Ernest Hemingway

Ernest Miller Hemingway was an American novelist, short-story writer, journalist, and sportsman. His economical and understated style had a strong influence on 20th-century fiction. He won the Nobel Prize in Literature in 1954 for his work between the mid-1920s and mid-1950s.

About Ernest Hemingway in brief

Summary Ernest HemingwayErnest Miller Hemingway was an American novelist, short-story writer, journalist, and sportsman. His economical and understated style had a strong influence on 20th-century fiction. His adventurous lifestyle and his public image brought him admiration from later generations. He won the Nobel Prize in Literature in 1954 for his work between the mid-1920s and mid-1950s. Many of his works are considered classics of American literature. In 1959, he bought a house in Ketchum, Idaho, where, in mid-1961, he committed suicide with a shotgun. He lived in Key West, Florida, and Cuba until his death in 1961. He died in a nursing home in Kucharsk, Idaho. He is buried in Mount Kilimanjaro, Cuba, where he lived with his third wife, Martha Gellhorn, until he died in 1959. He was married to his fourth wife, Pauline Pfeiffer, for more than 30 years. He had six children, including a daughter, Marcelline, and a son, Ernest Hall, who was born in 1896. He also had two daughters, Ursula, Madelaine, Carol, and Leicester, who were born in 1902 and 1911, respectively. His last two years at high school he edited the Trapeze and Tabula English English English. He imitated the language of Ring Lardner, Jr. and used the pen name O’Type. Like Mark Twain, Stephen Crane, Theodore Dreiser, and Lewis Lewis, Heming way was a sportsman who played boxing, track and field, water polo, and football.
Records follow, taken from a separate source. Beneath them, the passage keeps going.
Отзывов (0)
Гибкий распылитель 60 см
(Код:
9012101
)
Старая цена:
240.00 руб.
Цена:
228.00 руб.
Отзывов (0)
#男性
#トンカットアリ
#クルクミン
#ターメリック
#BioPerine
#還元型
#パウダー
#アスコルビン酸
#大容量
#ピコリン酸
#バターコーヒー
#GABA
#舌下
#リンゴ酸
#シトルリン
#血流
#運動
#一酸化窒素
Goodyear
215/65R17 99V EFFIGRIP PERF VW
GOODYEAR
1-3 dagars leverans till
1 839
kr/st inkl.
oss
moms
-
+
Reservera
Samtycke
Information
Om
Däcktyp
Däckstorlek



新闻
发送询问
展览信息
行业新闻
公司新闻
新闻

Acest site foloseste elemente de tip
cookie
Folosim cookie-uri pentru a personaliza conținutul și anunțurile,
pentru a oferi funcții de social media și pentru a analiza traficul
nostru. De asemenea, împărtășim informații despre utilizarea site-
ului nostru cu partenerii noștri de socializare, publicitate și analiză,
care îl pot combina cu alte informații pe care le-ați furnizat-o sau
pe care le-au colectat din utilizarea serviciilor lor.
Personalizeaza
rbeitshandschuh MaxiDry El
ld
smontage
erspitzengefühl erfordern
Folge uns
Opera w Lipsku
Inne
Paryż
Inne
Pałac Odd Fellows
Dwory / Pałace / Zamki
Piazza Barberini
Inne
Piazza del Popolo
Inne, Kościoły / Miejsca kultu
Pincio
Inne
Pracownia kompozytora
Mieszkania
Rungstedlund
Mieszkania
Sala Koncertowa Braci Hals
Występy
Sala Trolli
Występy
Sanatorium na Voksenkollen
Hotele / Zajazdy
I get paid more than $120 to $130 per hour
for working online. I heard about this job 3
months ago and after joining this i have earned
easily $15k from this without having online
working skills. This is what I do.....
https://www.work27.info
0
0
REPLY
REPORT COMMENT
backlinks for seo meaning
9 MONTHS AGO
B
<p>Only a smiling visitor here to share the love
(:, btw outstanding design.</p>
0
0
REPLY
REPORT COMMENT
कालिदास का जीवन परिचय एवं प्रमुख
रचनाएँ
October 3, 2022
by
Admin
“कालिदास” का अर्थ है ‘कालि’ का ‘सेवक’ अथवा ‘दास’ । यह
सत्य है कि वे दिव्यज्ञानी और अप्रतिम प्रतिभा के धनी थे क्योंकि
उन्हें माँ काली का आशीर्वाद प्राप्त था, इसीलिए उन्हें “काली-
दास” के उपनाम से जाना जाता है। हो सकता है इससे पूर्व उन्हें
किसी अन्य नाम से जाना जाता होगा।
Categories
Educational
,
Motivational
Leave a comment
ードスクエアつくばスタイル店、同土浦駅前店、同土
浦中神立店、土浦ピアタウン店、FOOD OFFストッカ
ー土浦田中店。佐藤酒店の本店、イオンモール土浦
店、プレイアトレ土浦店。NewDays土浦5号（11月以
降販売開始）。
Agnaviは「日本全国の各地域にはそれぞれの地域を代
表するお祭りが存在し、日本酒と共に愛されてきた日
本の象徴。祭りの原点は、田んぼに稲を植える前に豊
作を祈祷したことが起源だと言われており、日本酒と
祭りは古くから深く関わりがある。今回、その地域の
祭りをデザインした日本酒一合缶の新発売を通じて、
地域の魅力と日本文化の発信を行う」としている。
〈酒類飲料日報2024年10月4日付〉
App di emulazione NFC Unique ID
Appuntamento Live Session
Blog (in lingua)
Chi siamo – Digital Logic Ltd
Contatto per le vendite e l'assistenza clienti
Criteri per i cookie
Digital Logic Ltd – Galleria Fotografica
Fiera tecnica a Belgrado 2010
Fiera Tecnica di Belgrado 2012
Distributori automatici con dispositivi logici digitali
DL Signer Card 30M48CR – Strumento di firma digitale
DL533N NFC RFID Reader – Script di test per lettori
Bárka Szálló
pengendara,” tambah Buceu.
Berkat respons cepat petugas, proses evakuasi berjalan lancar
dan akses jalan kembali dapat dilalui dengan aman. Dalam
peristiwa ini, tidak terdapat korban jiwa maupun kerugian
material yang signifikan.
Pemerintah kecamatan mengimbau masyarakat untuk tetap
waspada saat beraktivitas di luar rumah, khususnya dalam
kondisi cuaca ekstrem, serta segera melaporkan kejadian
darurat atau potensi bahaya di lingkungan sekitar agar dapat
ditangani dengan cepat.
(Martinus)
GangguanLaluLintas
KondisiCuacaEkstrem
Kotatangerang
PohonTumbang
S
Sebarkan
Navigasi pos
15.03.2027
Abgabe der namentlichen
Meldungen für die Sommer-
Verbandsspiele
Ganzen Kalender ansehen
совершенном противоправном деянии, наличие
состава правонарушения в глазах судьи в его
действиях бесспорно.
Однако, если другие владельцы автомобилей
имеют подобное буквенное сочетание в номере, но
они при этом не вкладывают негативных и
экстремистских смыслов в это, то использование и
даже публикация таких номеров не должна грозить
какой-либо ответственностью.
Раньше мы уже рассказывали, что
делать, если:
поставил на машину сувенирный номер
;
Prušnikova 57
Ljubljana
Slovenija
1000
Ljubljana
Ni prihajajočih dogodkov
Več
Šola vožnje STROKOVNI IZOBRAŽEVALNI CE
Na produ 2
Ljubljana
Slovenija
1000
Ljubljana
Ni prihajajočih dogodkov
In December 1917, he went to work for The Kansas City Star as a cub reporter. Although he stayed there for only six months, he relied on the Star’s style as a foundation for his writing. He based For Whom the Bell Tolls on his experience in the Italian Front. He wrote his first novel, The Sun Also Rises, in 1926. He married Hadley Richardson, the first of four wives, in 1921. He divorced Richardson in 1927; they divorced after he returned from the Spanish Civil War. He met Mary Welsh in London during World War II; they separated after he met her in 1940. He and his wife Martha lived in Florida and Cuba for most of the rest of his life. He almost died in 1954 after plane crashes on successive days; injuries left him in pain and ill health for much of the remainder of hisLife. He spent his last years living in Florida, Cuba and Ketchums, Idaho; he died at the age of 80 in 1961, in a retirement home in Idaho. His wife Martha died of cancer in 1986. He left behind a wife and six children. He never remarried; he had a son and two stepchildren. He went on to publish seven novels, six short- story collections, and two nonfiction works. His final novel, A Farewell to Arms, was published in 1989.